US District Court Judge Thomas Penfield Jackson ruled yesterday that Microsoft has clearly broken the law and harmed consumers.

The ruling came in penultimate phase of the antitrust case bought by the US government against Microsoft, the company intends making an appeal.

Assistant US Attorney General Joel Klein said: "I think it is a very strong opinion in the critical areas of monopolization and attempt to monopolize." He urged all Americans to read Jackson's opinion and give it "their careful attention". The DOJ has posted the judge's conclusions of law issued today on its Web site.

Settlement still on Asked about the possibility of a settlement, Klein said: "As we have said all along, the department is always prepared to settle so long as the remedy deals with the legal violations which have now been fully established by the court." He continued: "On those terms, we are glad to engage in a settlement."

He said the DOJ will seek a strong and effective remedy. He added: "These violations occurred shortly after Microsoft entered a consent decree with the department some five years ago, and I believe it is appropriate to have a remedy that ensures that we not have this continued pattern of antitrust violence."

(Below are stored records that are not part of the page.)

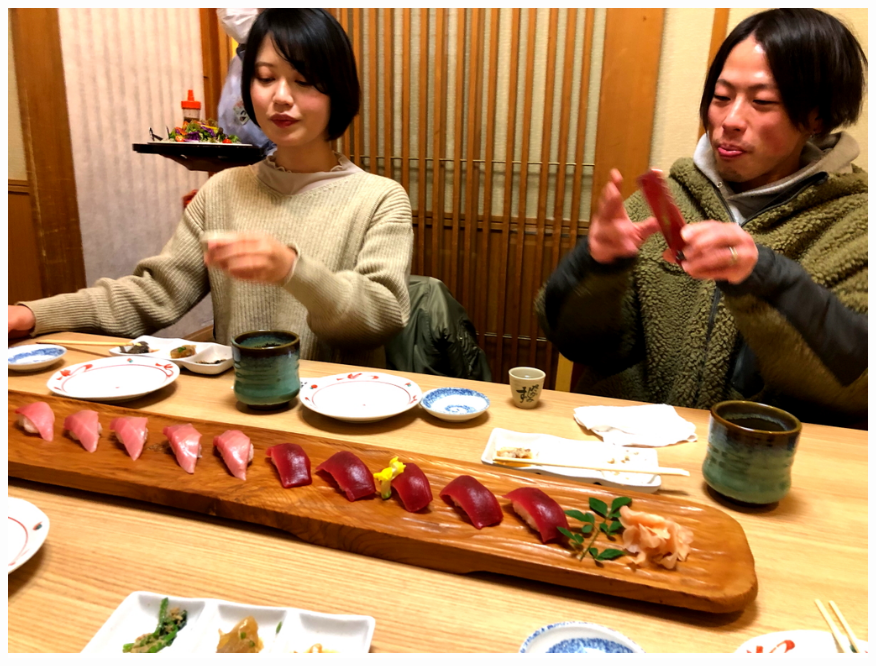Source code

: <a href="20221227_005.JPG" data-lightbox="abc"><img src="20221227_005.JPG" alt="サンプル画像" width="900" /></a>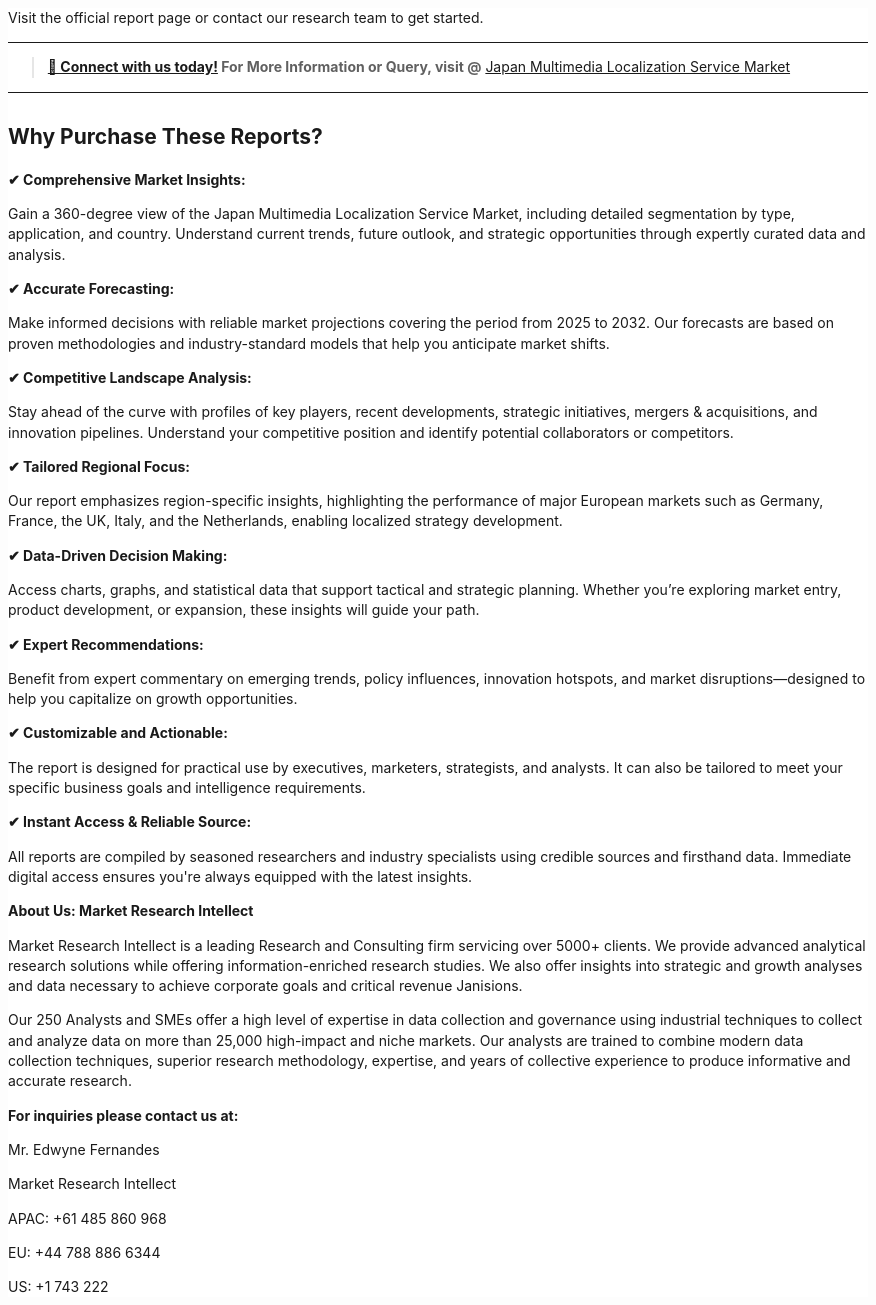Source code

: Visit the official report page or contact our research team to get started.</p><hr /><blockquote><p><span class="font-[700]"><strong><a href="https://www.marketresearchintellect.com/product/multimedia-localization-service-market/?utm_source=Linkedin&utm_medium=805">📩 Connect with us today!</a> For More Information or Query, visit&nbsp;@</strong>&nbsp;</span><span class="font-[700]"><a href="https://www.marketresearchintellect.com/product/multimedia-localization-service-market/?utm_source=Linkedin&utm_medium=805" target="_blank" data-tracking-control-name="article-ssr-frontend-pulse_little-text-block" data-tracking-will-navigate="" data-test-link="">Japan Multimedia Localization Service Market</a></span></p></blockquote><hr /><h2>Why Purchase These Reports?</h2><p><strong>✔ Comprehensive Market Insights:</strong></p><p>Gain a 360-degree view of the Japan Multimedia Localization Service Market, including detailed segmentation by type, application, and country. Understand current trends, future outlook, and strategic opportunities through expertly curated data and analysis.</p><p><strong>✔ Accurate Forecasting:</strong></p><p>Make informed decisions with reliable market projections covering the period from 2025 to 2032. Our forecasts are based on proven methodologies and industry-standard models that help you anticipate market shifts.</p><p><strong>✔ Competitive Landscape Analysis:</strong></p><p>Stay ahead of the curve with profiles of key players, recent developments, strategic initiatives, mergers &amp; acquisitions, and innovation pipelines. Understand your competitive position and identify potential collaborators or competitors.</p><p><strong>✔ Tailored Regional Focus:</strong></p><p>Our report emphasizes region-specific insights, highlighting the performance of major European markets such as Germany, France, the UK, Italy, and the Netherlands, enabling localized strategy development.</p><p><strong>✔ Data-Driven Decision Making:</strong></p><p>Access charts, graphs, and statistical data that support tactical and strategic planning. Whether you&rsquo;re exploring market entry, product development, or expansion, these insights will guide your path.</p><p><strong>✔ Expert Recommendations:</strong></p><p>Benefit from expert commentary on emerging trends, policy influences, innovation hotspots, and market disruptions&mdash;designed to help you capitalize on growth opportunities.</p><p><strong>✔ Customizable and Actionable:</strong></p><p>The report is designed for practical use by executives, marketers, strategists, and analysts. It can also be tailored to meet your specific business goals and intelligence requirements.</p><p><strong>✔ Instant Access &amp; Reliable Source:</strong></p><p>All reports are compiled by seasoned researchers and industry specialists using credible sources and firsthand data. Immediate digital access ensures you're always equipped with the latest insights.</p><p><strong><span class="font-[700]">About Us: Market Research Intellect</span></strong></p><p><span class="">Market Research Intellect is a leading Research and Consulting firm servicing over 5000+ clients. We provide advanced analytical research solutions while offering information-enriched research studies.&nbsp;</span>We also offer insights into strategic and growth analyses and data necessary to achieve corporate goals and critical revenue Janisions.</p><p><span class="">Our 250 Analysts and SMEs offer a high level of expertise in data collection and governance using industrial techniques to collect and analyze data on more than 25,000 high-impact and niche markets. Our analysts are trained to combine modern data collection techniques, superior research methodology, expertise, and years of collective experience to produce informative and accurate research.</span></p><p><strong>For inquiries please contact us at:</strong></p><p>Mr. Edwyne Fernandes</p><p>Market Research Intellect</p><p>APAC: +61 485 860 968</p><p>EU: +44 788 886 6344</p><p>US: +1 743 222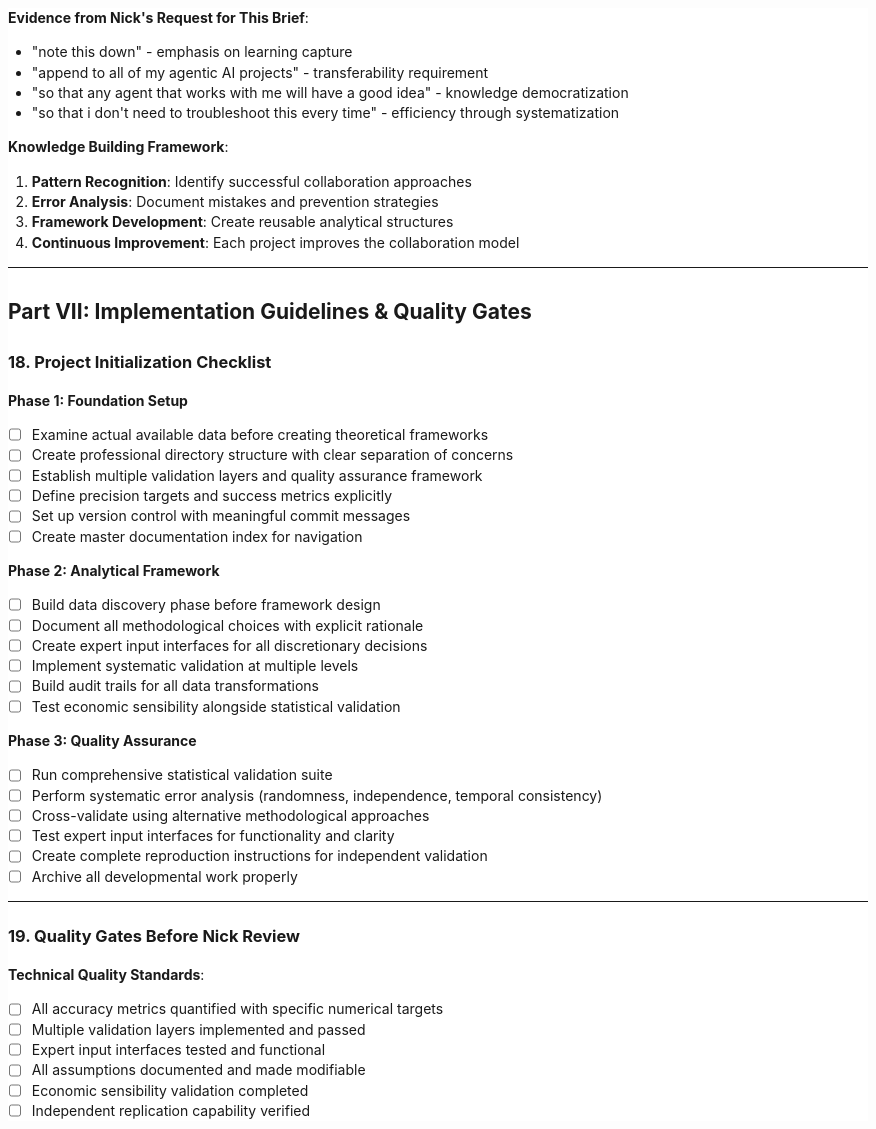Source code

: **Evidence from Nick's Request for This Brief**:
- "note this down" - emphasis on learning capture
- "append to all of my agentic AI projects" - transferability requirement
- "so that any agent that works with me will have a good idea" - knowledge democratization
- "so that i don't need to troubleshoot this every time" - efficiency through systematization

**Knowledge Building Framework**:
1. **Pattern Recognition**: Identify successful collaboration approaches
2. **Error Analysis**: Document mistakes and prevention strategies
3. **Framework Development**: Create reusable analytical structures
4. **Continuous Improvement**: Each project improves the collaboration model

---

## Part VII: Implementation Guidelines & Quality Gates

### **18. Project Initialization Checklist**

**Phase 1: Foundation Setup**
- [ ] Examine actual available data before creating theoretical frameworks
- [ ] Create professional directory structure with clear separation of concerns
- [ ] Establish multiple validation layers and quality assurance framework
- [ ] Define precision targets and success metrics explicitly
- [ ] Set up version control with meaningful commit messages
- [ ] Create master documentation index for navigation

**Phase 2: Analytical Framework**
- [ ] Build data discovery phase before framework design
- [ ] Document all methodological choices with explicit rationale
- [ ] Create expert input interfaces for all discretionary decisions
- [ ] Implement systematic validation at multiple levels
- [ ] Build audit trails for all data transformations
- [ ] Test economic sensibility alongside statistical validation

**Phase 3: Quality Assurance**
- [ ] Run comprehensive statistical validation suite
- [ ] Perform systematic error analysis (randomness, independence, temporal consistency)
- [ ] Cross-validate using alternative methodological approaches
- [ ] Test expert input interfaces for functionality and clarity
- [ ] Create complete reproduction instructions for independent validation
- [ ] Archive all developmental work properly

---

### **19. Quality Gates Before Nick Review**

**Technical Quality Standards**:
- [ ] All accuracy metrics quantified with specific numerical targets
- [ ] Multiple validation layers implemented and passed
- [ ] Expert input interfaces tested and functional
- [ ] All assumptions documented and made modifiable
- [ ] Economic sensibility validation completed
- [ ] Independent replication capability verified
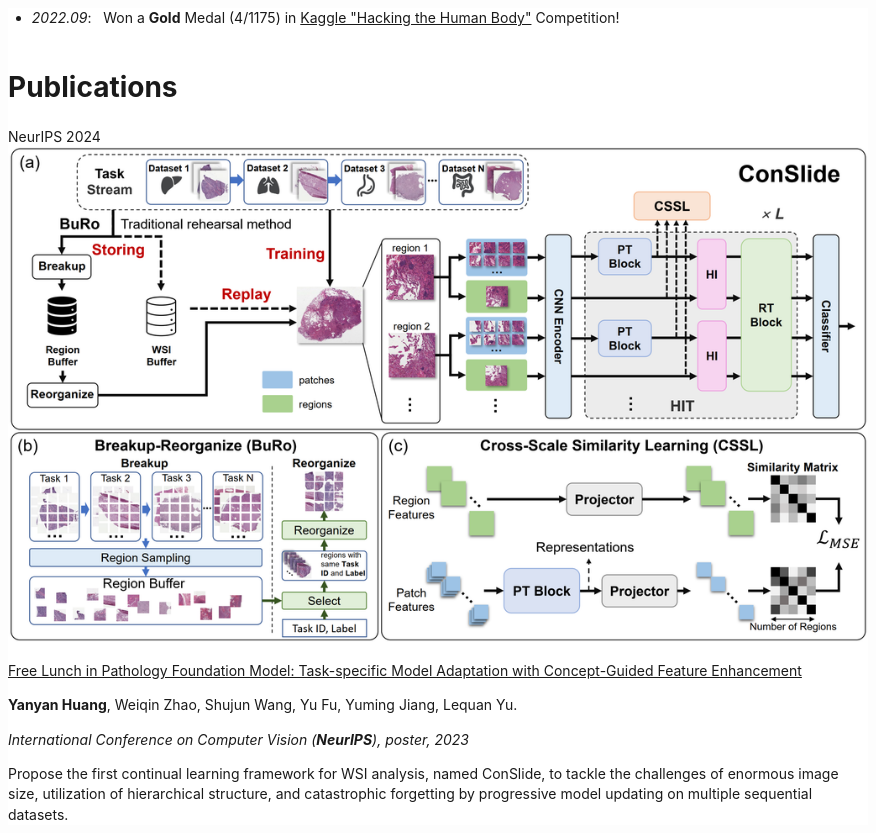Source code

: 
- *2022.09*: &nbsp; Won a **Gold** Medal (4/1175) in [Kaggle "Hacking the Human Body"](https://www.kaggle.com/competitions/hubmap-organ-segmentation) Competition!




# Publications

<div class='paper-box'><div class='paper-box-image'><div><div class="badge">NeurIPS 2024</div><img src='images/iccv2023.png' alt="sym" width="100%"></div></div>
<div class='paper-box-text' markdown="1">

[Free Lunch in Pathology Foundation Model: Task-specific Model Adaptation with Concept-Guided Feature Enhancement]()

**Yanyan Huang**, Weiqin Zhao, Shujun Wang, Yu Fu, Yuming Jiang, Lequan Yu.


*International Conference on Computer Vision (***NeurIPS***), poster, 2023*

Propose the first continual learning framework for WSI analysis, named ConSlide, to tackle the challenges of enormous image size, utilization of hierarchical structure, and catastrophic forgetting by progressive model updating on multiple sequential datasets. 

</div>
</div>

Over the course of the antitrust case, the DOJ's work with its partners in bringing the lawsuit, the 19 US state attorneys general, was "constructive and very professional". The two parties have seen eye-to-eye on most matters, but Klein acknowledged that there had been some disagreements. However, the DOJ and the state attorneys general intend to go forward "with a consistent view", he said.

Different but the same Tom Miller, attorney general of Iowa, said the DOJ and the US states have agreed on the antitrust litigation against Microsoft at each crucial stage. However, he added the different parties "have discussions where we don't agree on every point". Reports circulated over the weekend that the attorneys general insisted on breaking up Microsoft and thereby doomed settlement talks.

The DOJ and the US states share the same goal of putting competition back into the IT industry, Miller said.

Won’t take it lying down During a press conference following the ruling, Bill Gates, Microsoft’s chairman and chief software architect, said: "While we did everything we could to settle this case and will look for continued opportunities to resolve it, we believe we will have a strong case on appeal,"

Bill Neukom, Microsoft's executive vice president for law and corporate affairs, said that Microsoft would appeal its case to a three-judge panel at the Court of Appeals for the District of Columbia. This will examine each aspect of the trial's proceedings including the procedure, the facts presented, and the conclusions of law issued yesterday.

Regarding Microsoft’s appeal, New York Attorney General Eliot Spitzer, said: "The judge has put Microsoft in a bind. They are left with a remote chance on appeal."